I'm only looking to plow for friends and family with this. ( for now ) 

I currently own a 6-cyl. 2004 Jeep grand cherokee laredo. 

Possible to plow with this? 
if so worth it? 
what should I use?

Thanks for any help or advice.


----------



## theplowmeister (Nov 14, 2006)

Yes you can plow with it

probably cheaper to pay for plowing than to buy a plow, install, plow maintenance, extra jeep maintenance.

check the links at the top of the page that take you to plow manufacturers.


----------



## autoe22 (Dec 17, 2008)

*thxs*

I checked the links with not much luck. mostly jeep libertys would those work?


----------



## theplowmeister (Nov 14, 2006)

I know people plow with them I don't know what they use or how.


----------



## tjthorson (Jul 23, 2006)

I would recommend a Sno-Way 22 series. Nice and light. Get the downpressure option and wireless remote.

It will cost - but give you lots of long life as mine has done for 5 years going - all i have done is change the hydraulic fluid - and i have moved mine onto three different vehicles - an S-10 Blazer, and 2 jeep Wranglers....

You will want to purchase Air-lift bags for the front springs. Leave them at 10 psi all year long, yo wont even know they are there - air them up to 30 when snow season arrives and you put the plow on. I wait until each snowfall to put my plow on and off - I can do it in under 5 minutes....

The Air-lift part # is 80702 and should be about $75 for the pair. As long as you are doing driveways, go nice and slow, and don't bang into piles of frozen stuff, you will not do any premature wear on your jeep.... 
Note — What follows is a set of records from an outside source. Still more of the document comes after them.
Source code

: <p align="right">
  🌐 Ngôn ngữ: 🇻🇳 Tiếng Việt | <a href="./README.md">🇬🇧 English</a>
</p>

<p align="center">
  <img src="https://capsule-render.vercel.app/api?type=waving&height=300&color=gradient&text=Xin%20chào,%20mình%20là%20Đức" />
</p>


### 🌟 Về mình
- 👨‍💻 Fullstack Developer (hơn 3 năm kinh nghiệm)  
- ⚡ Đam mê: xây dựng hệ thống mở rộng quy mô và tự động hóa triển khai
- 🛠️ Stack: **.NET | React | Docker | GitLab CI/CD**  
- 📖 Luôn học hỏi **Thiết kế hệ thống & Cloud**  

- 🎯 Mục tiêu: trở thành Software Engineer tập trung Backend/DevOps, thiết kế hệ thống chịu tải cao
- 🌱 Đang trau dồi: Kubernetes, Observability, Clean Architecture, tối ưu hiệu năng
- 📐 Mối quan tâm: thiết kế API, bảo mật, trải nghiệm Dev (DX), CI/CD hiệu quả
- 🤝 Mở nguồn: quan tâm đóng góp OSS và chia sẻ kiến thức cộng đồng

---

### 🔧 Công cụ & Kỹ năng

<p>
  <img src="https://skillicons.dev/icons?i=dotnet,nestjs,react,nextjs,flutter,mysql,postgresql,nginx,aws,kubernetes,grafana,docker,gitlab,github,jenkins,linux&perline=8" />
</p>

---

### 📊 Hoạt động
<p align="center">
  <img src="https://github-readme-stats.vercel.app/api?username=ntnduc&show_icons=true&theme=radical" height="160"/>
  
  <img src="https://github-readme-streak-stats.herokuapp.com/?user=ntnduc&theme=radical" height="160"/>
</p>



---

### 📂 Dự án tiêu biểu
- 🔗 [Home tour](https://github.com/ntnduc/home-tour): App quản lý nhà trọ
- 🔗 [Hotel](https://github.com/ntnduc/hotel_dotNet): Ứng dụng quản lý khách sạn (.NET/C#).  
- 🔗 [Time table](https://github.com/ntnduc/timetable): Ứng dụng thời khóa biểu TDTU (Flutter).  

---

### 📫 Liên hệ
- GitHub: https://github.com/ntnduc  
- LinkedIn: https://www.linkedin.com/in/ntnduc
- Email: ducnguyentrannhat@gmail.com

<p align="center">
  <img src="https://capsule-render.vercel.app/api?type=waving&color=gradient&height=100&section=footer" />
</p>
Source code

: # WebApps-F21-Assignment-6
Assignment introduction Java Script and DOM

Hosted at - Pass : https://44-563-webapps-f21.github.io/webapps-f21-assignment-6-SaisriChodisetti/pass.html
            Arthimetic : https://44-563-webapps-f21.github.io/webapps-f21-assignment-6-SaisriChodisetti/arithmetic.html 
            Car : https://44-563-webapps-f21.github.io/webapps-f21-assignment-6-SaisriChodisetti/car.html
Enjoy! Check out the sno-way forum on this site and ask away!


----------



## autoe22 (Dec 17, 2008)

*Thanks*

Thank You
sounds great im looking into it more now trying to get the final cost.


----------



## taterntot101 (Nov 6, 2008)

If you are only looking to do a couple drives and don't need the DP, look at the snowsport. It's light, and costs about half as much as a "real" plow. The only part that would stay on your Jeep is a 2" reciever. Do some research, they don't offer the convieniences of a full on plow setup, but if you are looking for lightweight and cheap, it might work for you. This is my first storm plowing with one on my Wrangler, and once I got used to it, it worked really well. Also keep in mind that they offer 2 setups, one for the front, one for the back...I don't know why anyone would even consider trying to push snow backing up...


----------



## autoe22 (Dec 17, 2008)

Thanks I'll check it out.


----------